How would I put this parabola in standard form: x^2-6x+8y-31

Here how I started it:

x^2-6x+9=-8y+31

Im not sure what to do from here :(

If x^2-6x+8y-31 mean:

x^2-6x+8y-31=0 then

8y= -x^2+6x+31 Divide with 8

y= -x^2/8 + 6x/8 + 31/8

y= -x^2/8 + 3x/4 + 31/8

To put the given quadratic equation in standard form, which is in the form of "ax^2 + bx + c = 0," you need to rearrange the terms. Let's go step by step:

Start with the given equation: x^2 - 6x + 8y - 31 = 0

Step 1: Group the "x" terms together and the constant terms together.

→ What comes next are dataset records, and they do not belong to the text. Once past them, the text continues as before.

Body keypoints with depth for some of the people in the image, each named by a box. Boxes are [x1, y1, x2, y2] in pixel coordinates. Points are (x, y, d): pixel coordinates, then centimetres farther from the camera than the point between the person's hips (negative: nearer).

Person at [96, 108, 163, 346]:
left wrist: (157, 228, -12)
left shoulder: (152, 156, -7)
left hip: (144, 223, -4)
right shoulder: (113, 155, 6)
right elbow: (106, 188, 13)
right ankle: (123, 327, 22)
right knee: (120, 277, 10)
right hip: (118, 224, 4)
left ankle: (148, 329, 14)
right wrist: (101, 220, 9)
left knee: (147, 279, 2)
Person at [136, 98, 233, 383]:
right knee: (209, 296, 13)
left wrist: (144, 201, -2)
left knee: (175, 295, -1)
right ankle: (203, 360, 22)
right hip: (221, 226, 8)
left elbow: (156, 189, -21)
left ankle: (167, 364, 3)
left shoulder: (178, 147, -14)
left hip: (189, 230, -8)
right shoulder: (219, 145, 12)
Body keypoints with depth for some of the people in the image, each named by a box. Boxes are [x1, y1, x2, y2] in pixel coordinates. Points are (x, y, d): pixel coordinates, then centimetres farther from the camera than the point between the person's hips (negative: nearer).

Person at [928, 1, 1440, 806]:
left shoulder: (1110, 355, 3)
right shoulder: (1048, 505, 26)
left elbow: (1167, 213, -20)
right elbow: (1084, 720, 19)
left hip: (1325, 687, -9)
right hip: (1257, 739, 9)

(x^2 - 6x) + (8y - 31) = 0

Step 2: Complete the square for the "x" terms. To do this, take half of the coefficient of x (-6/2 = -3) squared, which is 9. Add and subtract 9 inside the first parentheses.

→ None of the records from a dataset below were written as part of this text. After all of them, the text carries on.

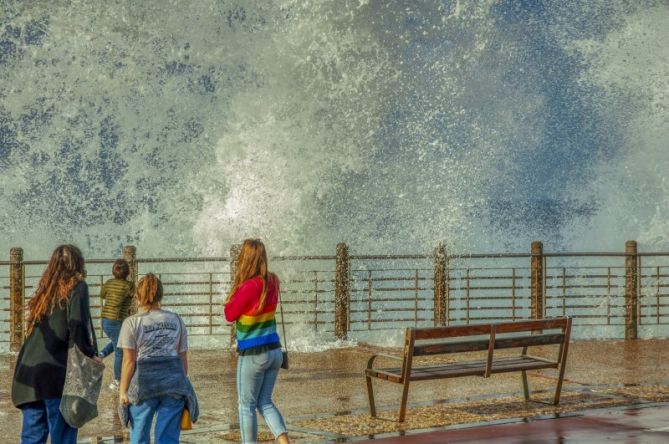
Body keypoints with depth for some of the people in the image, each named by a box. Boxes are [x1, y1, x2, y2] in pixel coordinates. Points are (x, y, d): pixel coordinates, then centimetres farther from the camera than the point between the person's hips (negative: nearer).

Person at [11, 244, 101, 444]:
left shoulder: (45, 289, 18)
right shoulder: (76, 287, -1)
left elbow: (33, 327, 16)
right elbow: (77, 325, -15)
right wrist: (90, 354, -6)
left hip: (28, 372, 6)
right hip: (57, 372, -6)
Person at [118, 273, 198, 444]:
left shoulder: (132, 323, -1)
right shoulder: (176, 320, 11)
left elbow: (129, 361, -6)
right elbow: (183, 357, 11)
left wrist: (123, 390, -1)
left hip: (144, 383, -3)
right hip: (173, 381, 3)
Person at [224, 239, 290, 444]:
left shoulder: (248, 287, -22)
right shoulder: (272, 282, 0)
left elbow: (230, 315, -9)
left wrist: (236, 288, -5)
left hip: (253, 355, -7)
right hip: (274, 351, 7)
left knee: (247, 405, 8)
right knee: (265, 402, 15)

(x^2 - 6x + 9 - 9) + (8y - 31) = 0

Step 3: Rewrite the equation, taking the square from the first parentheses.

(x - 3)^2 - 9 + (8y - 31) = 0

Step 4: Combine like terms.

(x - 3)^2 +8y - 40 = 0

Step 5: Rearrange the equation to match the standard form.

(x - 3)^2 + 8y = 40

Therefore, the parabolic equation in standard form is (x - 3)^2 + 8y = 40.